> Supplied passage
-- Begin --

- President: Germán Córdoba
- Founded: January 15, 1998
- Split from: Colombian Liberal Party
- Headquarters: Bogotá
- Ideology: Conservative liberalism
- Political position: Centre to centre-right
- Colors: Red Blue
- Chamber of Representatives: 16 / 188
- Senate: 11 / 108
- Governors: 7 / 32

Website
- www.partidocambioradical.org

= Radical Change =

Radical Change (Cambio Radical, CR, stylised as CЯ, with a backwards "R") is a conservative liberal political party in Colombia.

After the elections on 12 March 2006, the party became one of the most important in the new Congress, receiving 20 seats in the lower house and 15 in the upper house. Along with the Social Party of National Unity, or "Party of the U" (the largest party in the lower house and the second-largest in the upper house) and the Conservative Party, it was president Álvaro Uribe's main ally in Congress and formed part of his majority.

It is currently in opposition to the left-wing government of Gustavo Petro.

==History==
===Origin===
After the tenure of president Ernesto Samper (1994-1998), a faction of the Liberal Party was not happy with the new social democratic route the party was moving towards. As such, a more right-wing faction of the party split away and formed Radical Change. However, it did not run for either parliamentary or presidential elections during the 1990s. It took on its current name on July 5, 2000.

==Uribe government==
In the 2002 elections, the party won two seats in the Senate and seven in the chamber of representatives. The party joined a coalition with the government of Álvaro Uribe, and voted in favor of the re-electionist project; this involved changing sections of the constitution that prevent a president from running for a second term. The 2006 election was their best electoral year. They became the 4th largest political group in Congress with 15 senators and 18 representatives. They remained in coalition with the Uribe administration and supported his candidacy for re-election. German Vargas Lleras, then leader of the party and senator, became one of the Senate's most active voices.

===Breakup===
The biggest party in Congress (and Uribe's new U Party) proposed to change the constitution, yet again, to allow the president to run for a third term. The party was divided between those who wanted a second direct re-election for a third term and those who were against it. Vargas Lleras was among those opposed.

Although a third term was deemed unconstitutional by the Supreme Court, the damage was done and those who still supported Uribe quit the party to run for Congress in the 2010 parliamentary elections with the newly-formed U party.

-- End --

> Things to do
1. Name every person mentioned in the Radical Change article.
2. Return the part of the Radical Change article starting with "Although a third" and going on through "newly-formed U party.".
Work from the text above and nothing else.

> Source data
-- Begin --

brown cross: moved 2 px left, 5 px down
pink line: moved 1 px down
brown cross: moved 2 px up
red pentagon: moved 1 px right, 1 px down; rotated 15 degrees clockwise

-- End --

> Expected results
1.
Germán Córdoba
Álvaro Uribe
Gustavo Petro
Ernesto Samper
German Vargas Lleras

2.
Although a third term was deemed unconstitutional by the Supreme Court, the damage was done and those who still supported Uribe quit the party to run for Congress in the 2010 parliamentary elections with the newly-formed U party.